41. The lesser gods, etc. After the execution of

Charles I, the House of Commons proceeded (1649) to abolish the House of Lords and to take the name of Parliament for itself. 45. The Cyclops. Polyphemus, who was blinded by Ulysses. Dryden has translated from Ovid one story in regard to him: v. 403–408. 8, 57. His wounds, etc. "It is surely unnecessary to point out to the reader the confusion of metaphor, where virtue is said to dress the wounds of Charles with laurels; the impertinent antithesis of finding light alone in dark afflictions (1. 96); and the extravagance of representing the winds that wafted Charles as out of breath with joy (1. 244)." [SCOTT.] 67. Soft Otho, etc. The Roman emperor Galba, who reigned A. D. 68, 69, refused to make Otho his successor, on account of the latter's effeminate life, and adopted Piso as the heir to the throne. Otho then gained power by a revolt, but, after ruling only three months, was defeated by Vitellius at Brixellum, and slew himself.

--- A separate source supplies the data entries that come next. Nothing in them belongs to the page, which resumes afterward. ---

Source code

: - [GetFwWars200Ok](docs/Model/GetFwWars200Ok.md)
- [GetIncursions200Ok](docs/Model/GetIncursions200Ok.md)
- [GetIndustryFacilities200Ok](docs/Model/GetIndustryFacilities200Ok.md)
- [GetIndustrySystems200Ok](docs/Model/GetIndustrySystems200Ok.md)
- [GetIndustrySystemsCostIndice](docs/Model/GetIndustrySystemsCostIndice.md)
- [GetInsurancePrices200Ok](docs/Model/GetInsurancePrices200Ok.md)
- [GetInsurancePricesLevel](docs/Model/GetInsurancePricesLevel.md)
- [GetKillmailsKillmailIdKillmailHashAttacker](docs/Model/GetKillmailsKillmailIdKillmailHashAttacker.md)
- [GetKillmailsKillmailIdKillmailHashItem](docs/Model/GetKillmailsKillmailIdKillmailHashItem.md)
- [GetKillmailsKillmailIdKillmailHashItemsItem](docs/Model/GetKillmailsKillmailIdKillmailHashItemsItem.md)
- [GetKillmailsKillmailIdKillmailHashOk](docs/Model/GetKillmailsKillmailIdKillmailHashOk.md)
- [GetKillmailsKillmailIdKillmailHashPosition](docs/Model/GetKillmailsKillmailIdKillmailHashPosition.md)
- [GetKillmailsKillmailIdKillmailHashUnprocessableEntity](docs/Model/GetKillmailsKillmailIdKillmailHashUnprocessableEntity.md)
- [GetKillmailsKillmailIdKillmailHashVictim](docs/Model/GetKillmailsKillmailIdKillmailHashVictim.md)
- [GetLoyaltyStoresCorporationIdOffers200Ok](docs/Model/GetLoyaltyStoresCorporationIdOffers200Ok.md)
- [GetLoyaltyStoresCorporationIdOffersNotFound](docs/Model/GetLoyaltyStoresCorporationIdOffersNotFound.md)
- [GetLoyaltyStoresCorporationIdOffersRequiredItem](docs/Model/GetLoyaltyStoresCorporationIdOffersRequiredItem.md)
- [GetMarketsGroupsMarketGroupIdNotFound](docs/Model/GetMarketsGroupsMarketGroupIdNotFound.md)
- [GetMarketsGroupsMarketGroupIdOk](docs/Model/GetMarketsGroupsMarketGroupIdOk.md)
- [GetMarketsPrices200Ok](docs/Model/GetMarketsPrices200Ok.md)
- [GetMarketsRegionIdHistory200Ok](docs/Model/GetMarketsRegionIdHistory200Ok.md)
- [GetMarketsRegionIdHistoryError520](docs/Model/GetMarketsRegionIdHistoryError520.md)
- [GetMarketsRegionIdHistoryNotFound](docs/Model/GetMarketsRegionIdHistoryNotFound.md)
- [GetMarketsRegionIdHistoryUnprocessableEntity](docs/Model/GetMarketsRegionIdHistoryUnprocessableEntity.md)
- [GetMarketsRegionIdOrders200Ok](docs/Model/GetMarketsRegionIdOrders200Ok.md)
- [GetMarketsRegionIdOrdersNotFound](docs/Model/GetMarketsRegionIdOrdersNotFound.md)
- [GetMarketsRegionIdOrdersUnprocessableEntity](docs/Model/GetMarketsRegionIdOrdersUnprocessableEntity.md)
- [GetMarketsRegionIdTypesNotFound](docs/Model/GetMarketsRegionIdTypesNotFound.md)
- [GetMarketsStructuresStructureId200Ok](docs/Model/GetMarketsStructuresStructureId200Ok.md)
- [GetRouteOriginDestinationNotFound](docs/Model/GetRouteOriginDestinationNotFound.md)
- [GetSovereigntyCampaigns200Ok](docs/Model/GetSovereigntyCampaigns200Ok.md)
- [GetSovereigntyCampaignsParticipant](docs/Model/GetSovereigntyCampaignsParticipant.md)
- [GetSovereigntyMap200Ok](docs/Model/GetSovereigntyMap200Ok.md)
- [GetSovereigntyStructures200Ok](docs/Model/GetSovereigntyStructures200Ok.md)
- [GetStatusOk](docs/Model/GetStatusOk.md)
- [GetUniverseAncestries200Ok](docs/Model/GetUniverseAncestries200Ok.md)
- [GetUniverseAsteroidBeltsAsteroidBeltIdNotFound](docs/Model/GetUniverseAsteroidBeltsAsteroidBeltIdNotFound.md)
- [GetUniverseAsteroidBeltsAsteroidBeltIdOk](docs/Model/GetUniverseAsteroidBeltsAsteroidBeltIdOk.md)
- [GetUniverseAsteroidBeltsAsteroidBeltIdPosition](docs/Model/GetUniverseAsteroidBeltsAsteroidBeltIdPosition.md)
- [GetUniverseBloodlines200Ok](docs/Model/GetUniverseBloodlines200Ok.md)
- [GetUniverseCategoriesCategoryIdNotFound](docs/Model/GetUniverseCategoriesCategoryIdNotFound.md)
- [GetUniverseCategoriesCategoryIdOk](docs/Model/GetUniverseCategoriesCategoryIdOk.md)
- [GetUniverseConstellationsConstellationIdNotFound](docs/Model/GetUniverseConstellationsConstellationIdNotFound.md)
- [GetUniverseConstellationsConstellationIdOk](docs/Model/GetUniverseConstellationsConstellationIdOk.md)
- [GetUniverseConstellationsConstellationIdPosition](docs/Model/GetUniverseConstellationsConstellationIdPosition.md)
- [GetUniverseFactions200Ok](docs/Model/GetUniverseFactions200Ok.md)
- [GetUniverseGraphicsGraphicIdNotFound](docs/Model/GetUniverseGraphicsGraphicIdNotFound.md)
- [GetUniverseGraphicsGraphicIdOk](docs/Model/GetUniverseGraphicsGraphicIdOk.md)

74. And all at Worc'ster but the honor lost. "This is in imitation of the famous phrase which Francis I of France is said to have written to his mother after the battle of Pavia: 'Madam, all is lost except our honor.' That of Charles II certainly was not lost at Worcester. He gave many marks of personal courage, and was only hurried off the field by the torrent of fugitives." [SCOTT.]

94. On Night, etc. "That night brings counsel' is a well-nigh universal sentiment." [SAINTSBURY.]

98. His famous grandsire. "Henry IV of France, maternal grandfather of Charles II." SCOTT.

101. A Covenanting League's vast pow'rs. Cf. 154, 155. There is a reference to the Solemn League and Covenant of 1643.

106. Chronicles. For the rhyme, cf. 208, 414; 215, 37.

108. Epoches. Three syllables, as is indicated by the spelling epoche's in the editions of 1660 and 1688.

117. Rous'd by the lash, etc. In illustration of this passage Professor W. A. Neilson of Harvard University kindly sends the following quotation: "By the tayle the boldnesse & heart of the Lyon is knowen, for when

the Lion is wroth, first he beateth the Earthe with his Tayle, and afterwarde, as the wrath increaseth, he smiteth and beateth his owne backe." Batman uppon Bartholome, London, 1582; lib. xviii, cap. 65.

121. Portunus. Portunus, the Roman god of harbors, was invoked to secure a safe return from a voyage: cf. 582, 314, 315; 750, 48-50. 125. Yet as, etc. Cf. n. 5, 60.

9, 144. As heav'n, etc. v. Matthew xi. 12. 145. Booth's forward valor. After the death of Cromwell, Sir George Booth rose in Cheshire for Charles II, but was speedily defeated by General Lambert.

150. Lay. The grammatical subject of this verb is not clear.